Another element which no doubt plays a part of my anti-cleaner stance is my high regard for privacy, especially in my home. I literally, cringe at the thought of a cleaner airing my dirty laundry. The idea of someone in my home cleaning my dirt and going through my belongings, even if just to clean them, makes me feel odd.
Why do I feel so strange about having a cleaner when it is so normal here? Is it just another consequence of being a stranieri "stranger" in Italy or am I just strange?

Perhaps I'm just an internationista.

Why the Internationista?


Living in Italy. Photo by Antonia Scott.

I'm an internationista.

Born in Scotland, to a Scottish father and Italian mother I then grew up in Australia. Around ten years ago I left Australia and have since lived in America, the UK and Italy. I now spend my time between Australia and Italy - this makes me an internationista both in blood and geography.

I also have an international accent which often defines who I am to others. When I am in Italy I am Australian or British, when I am in Australia I am British or American, when I am in the UK I am Australian. I am rarely thought to be of the country I inhabit, always a foreigner, always an alien and when in Italy a stranieri - always a stranger.
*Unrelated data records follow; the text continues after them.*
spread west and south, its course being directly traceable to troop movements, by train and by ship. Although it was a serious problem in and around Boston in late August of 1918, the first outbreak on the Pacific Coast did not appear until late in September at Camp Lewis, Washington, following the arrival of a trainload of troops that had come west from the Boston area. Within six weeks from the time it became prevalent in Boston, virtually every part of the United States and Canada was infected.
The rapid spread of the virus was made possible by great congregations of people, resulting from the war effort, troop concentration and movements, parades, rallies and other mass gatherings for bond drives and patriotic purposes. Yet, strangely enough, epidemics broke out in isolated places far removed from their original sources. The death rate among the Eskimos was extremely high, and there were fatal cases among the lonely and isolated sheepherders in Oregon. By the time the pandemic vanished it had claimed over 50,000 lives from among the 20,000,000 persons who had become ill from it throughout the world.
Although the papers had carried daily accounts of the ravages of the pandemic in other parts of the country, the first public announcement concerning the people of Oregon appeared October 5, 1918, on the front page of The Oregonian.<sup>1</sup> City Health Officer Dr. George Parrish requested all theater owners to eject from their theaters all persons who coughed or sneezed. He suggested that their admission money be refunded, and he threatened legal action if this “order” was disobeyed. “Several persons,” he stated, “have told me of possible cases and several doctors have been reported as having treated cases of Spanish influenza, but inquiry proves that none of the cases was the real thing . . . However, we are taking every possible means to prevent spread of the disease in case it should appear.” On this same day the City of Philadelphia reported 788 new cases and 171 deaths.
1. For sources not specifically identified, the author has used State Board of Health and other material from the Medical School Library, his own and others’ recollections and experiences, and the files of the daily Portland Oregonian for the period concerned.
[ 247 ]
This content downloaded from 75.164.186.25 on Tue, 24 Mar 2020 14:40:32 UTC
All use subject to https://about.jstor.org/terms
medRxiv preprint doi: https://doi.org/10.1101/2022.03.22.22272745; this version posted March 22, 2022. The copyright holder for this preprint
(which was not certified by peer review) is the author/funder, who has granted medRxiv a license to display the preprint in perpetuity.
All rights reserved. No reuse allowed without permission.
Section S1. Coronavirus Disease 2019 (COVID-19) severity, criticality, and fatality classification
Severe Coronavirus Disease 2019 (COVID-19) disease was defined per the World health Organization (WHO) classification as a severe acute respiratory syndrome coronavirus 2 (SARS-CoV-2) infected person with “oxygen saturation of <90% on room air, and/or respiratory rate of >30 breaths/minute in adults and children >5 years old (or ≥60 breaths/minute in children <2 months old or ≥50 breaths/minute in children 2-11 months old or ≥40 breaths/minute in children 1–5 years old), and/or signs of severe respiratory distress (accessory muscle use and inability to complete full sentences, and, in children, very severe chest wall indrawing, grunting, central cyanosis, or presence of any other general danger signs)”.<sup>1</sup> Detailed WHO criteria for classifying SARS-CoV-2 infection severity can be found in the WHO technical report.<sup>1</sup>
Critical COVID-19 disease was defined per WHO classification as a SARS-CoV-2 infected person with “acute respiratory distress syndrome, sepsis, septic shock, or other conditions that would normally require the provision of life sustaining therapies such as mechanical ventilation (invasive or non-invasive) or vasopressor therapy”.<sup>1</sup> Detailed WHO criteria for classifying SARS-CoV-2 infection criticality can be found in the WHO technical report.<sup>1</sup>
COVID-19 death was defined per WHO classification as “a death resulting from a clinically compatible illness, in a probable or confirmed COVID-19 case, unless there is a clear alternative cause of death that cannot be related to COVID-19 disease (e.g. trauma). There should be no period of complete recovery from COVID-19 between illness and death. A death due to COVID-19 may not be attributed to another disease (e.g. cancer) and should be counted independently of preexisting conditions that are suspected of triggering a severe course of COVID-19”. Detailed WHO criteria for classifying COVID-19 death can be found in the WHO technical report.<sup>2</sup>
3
I'm multicultural or bicultural as I have more than one cultural identity but on top of which my physical environment is in a state of constant transition so that I'm no longer an Aussie/Italian or Aussie/Scott. I'm without a land but still with multiculture. I am an internationista.


After living in London for four years and then spending the past three months in Australia, two days ago I returned to Italy where I lived for two years, four years ago. The aim of this blog is to share my cultural observations and experiences as an internationista living in Milan, engage like-minded readers and start to raise awareness of what could be the world's newest cultural identity - the internationista.